WHAT IS NEEDED
A complete answer lists every line of the entries below where the string "ResponseMetadataTypeDef" appears.

Data excerpts
================================
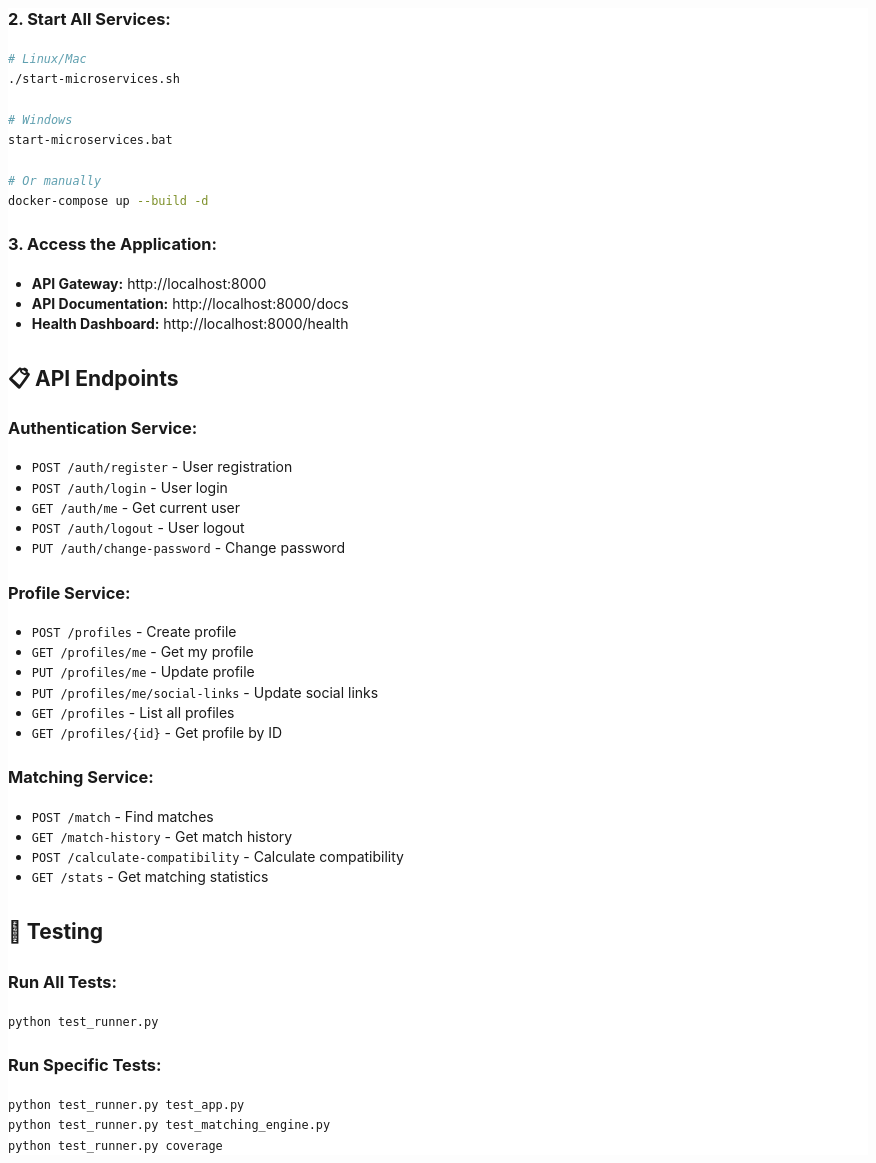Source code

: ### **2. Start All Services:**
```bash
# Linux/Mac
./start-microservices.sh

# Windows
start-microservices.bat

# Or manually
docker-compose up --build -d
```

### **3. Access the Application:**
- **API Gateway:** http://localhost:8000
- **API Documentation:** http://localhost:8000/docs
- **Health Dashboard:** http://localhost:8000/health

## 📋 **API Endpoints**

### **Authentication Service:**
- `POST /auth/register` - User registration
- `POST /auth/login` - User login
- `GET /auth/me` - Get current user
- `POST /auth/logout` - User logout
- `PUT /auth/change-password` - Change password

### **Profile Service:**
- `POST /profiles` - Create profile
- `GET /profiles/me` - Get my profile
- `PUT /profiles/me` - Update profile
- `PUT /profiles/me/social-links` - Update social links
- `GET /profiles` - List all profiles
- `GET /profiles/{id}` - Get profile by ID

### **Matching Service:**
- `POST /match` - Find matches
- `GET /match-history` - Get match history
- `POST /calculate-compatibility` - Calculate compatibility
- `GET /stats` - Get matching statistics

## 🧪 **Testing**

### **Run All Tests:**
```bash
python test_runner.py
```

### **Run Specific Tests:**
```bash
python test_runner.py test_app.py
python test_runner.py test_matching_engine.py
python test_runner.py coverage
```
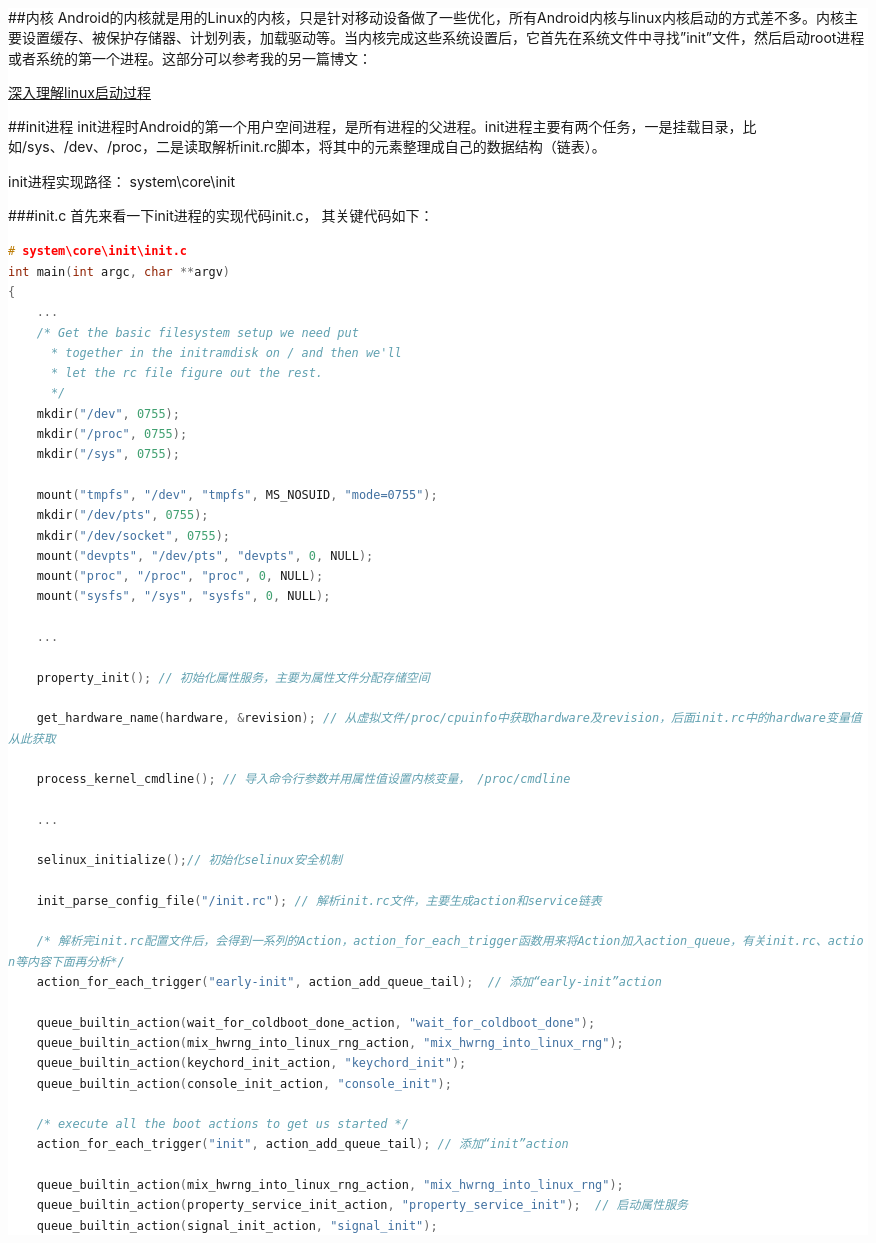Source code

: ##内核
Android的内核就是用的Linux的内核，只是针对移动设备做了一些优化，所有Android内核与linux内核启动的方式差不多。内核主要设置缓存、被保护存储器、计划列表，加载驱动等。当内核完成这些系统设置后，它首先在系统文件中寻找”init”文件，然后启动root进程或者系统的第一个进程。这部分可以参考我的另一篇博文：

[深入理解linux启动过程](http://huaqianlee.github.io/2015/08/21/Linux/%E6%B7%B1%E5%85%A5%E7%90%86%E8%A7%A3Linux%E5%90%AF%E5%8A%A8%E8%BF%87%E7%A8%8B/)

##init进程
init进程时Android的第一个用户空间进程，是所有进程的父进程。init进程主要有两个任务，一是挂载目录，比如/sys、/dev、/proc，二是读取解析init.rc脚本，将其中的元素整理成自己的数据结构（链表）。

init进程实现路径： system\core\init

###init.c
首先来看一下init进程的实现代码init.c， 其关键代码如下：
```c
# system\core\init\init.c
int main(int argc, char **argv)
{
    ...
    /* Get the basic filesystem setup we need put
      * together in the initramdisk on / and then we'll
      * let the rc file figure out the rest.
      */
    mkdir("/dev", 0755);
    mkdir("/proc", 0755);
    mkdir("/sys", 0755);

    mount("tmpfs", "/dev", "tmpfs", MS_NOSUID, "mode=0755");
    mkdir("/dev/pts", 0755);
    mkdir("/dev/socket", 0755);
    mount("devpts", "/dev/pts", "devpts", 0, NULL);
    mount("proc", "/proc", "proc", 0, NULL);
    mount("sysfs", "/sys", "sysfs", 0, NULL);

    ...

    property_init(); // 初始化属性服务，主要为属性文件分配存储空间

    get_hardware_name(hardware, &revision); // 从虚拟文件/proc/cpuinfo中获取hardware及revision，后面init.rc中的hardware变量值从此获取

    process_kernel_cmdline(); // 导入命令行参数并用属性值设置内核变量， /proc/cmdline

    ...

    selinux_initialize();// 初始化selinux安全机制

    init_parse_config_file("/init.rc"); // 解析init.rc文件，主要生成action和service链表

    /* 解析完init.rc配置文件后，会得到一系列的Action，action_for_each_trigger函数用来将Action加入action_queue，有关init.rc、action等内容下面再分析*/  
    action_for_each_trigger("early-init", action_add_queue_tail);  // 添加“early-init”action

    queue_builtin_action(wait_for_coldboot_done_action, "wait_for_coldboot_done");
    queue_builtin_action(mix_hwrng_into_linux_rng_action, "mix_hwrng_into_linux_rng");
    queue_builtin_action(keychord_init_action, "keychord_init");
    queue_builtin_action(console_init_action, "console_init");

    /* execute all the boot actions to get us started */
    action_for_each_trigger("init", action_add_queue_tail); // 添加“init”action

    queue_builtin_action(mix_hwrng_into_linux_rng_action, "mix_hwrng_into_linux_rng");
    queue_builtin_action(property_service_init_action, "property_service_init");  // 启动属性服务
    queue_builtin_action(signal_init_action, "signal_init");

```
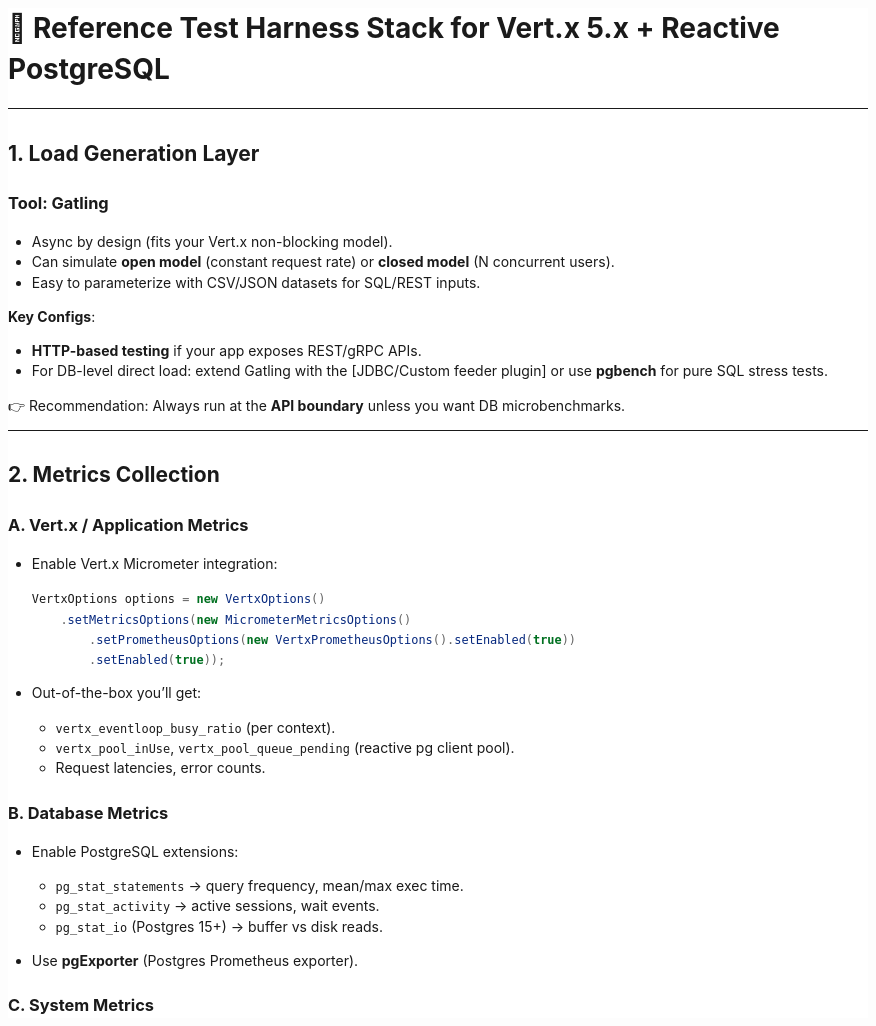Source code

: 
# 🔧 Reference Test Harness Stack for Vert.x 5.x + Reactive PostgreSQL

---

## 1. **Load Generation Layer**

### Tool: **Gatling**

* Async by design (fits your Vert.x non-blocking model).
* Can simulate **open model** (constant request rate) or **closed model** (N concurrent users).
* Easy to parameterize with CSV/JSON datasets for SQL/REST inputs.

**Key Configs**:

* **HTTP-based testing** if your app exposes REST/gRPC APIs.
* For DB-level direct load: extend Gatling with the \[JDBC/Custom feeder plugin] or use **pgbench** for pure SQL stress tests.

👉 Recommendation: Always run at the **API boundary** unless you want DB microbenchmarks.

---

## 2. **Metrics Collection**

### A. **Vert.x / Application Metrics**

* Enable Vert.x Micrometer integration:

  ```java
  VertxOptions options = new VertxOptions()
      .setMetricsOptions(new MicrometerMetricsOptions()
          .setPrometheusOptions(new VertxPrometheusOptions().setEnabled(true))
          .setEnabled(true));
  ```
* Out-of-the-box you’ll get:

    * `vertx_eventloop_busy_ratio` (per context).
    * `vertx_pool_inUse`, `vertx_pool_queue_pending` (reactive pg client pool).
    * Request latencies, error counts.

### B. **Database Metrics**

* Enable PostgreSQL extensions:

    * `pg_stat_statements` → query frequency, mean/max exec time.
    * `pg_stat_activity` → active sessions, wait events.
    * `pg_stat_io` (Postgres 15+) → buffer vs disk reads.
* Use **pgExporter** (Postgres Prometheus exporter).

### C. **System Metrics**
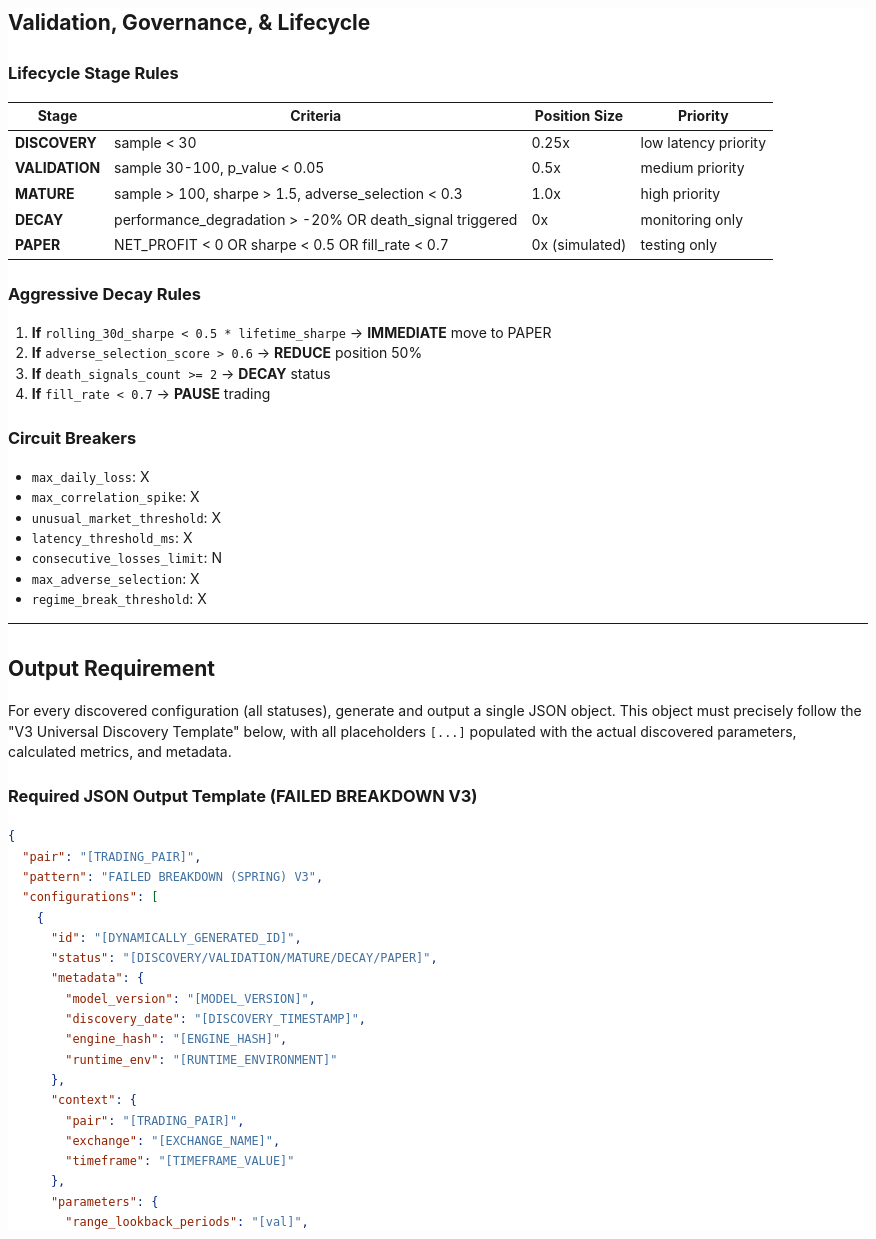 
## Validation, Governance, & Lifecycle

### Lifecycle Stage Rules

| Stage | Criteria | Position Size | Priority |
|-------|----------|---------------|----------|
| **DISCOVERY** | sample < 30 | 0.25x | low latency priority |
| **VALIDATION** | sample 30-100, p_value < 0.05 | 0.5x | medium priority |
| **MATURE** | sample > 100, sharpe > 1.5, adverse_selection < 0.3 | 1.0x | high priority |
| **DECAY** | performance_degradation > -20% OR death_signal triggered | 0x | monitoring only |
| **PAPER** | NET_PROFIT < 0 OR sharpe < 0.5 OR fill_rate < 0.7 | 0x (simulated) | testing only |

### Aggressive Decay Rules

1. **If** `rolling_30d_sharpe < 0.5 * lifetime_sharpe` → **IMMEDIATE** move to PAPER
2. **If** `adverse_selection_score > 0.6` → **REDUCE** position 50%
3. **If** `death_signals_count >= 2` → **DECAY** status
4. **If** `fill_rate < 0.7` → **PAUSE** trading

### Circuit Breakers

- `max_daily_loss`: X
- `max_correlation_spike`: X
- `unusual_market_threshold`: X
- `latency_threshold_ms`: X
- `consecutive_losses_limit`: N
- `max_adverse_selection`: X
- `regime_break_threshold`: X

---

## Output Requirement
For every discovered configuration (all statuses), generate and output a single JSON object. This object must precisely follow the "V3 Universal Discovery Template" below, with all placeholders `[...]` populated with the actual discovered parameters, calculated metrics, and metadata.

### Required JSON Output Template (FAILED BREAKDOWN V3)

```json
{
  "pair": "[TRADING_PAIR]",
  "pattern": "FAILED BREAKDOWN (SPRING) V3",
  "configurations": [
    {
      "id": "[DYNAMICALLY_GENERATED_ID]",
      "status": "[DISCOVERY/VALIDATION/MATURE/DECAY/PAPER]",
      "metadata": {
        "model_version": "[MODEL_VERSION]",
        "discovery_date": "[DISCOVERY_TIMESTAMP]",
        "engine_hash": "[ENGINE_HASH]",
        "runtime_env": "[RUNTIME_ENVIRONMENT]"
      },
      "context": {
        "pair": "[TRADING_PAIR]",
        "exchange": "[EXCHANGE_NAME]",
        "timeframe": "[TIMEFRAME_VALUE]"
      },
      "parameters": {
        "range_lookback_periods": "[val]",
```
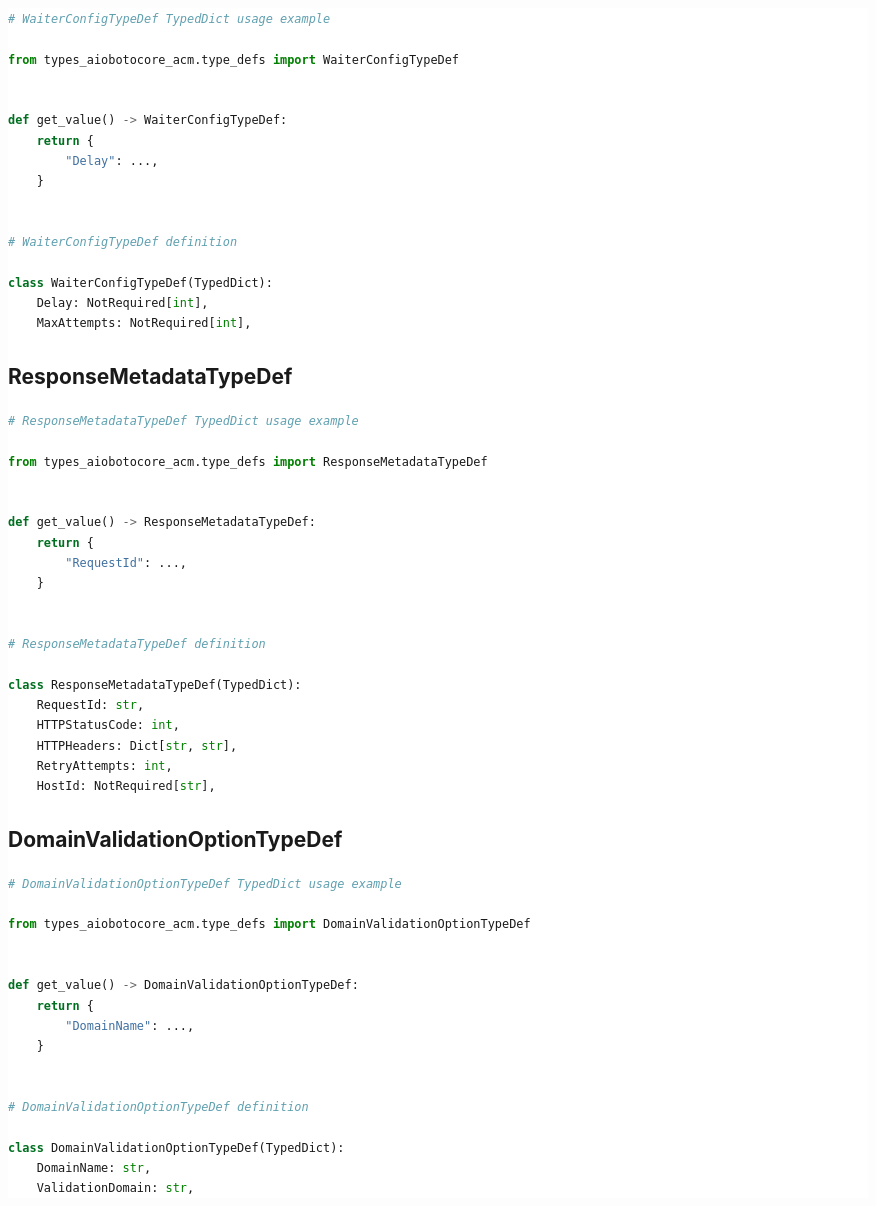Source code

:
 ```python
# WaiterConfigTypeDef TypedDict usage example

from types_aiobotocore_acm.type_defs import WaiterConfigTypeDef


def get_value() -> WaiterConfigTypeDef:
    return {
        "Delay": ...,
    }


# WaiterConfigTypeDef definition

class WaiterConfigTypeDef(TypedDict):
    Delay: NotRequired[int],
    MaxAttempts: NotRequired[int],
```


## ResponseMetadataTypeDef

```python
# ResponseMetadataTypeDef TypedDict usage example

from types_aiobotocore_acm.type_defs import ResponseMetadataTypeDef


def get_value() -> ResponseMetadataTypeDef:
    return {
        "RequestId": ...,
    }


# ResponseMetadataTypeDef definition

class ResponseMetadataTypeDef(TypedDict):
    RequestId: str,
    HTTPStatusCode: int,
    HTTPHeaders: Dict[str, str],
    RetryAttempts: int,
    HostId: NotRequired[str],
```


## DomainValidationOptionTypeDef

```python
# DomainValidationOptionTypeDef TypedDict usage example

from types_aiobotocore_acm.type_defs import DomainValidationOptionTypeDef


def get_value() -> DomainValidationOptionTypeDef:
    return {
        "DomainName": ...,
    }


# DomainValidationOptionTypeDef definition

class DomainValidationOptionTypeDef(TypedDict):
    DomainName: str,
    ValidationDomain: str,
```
================================
RESPONSE
## ResponseMetadataTypeDef
# ResponseMetadataTypeDef TypedDict usage example
from types_aiobotocore_acm.type_defs import ResponseMetadataTypeDef
def get_value() -> ResponseMetadataTypeDef:
# ResponseMetadataTypeDef definition
class ResponseMetadataTypeDef(TypedDict):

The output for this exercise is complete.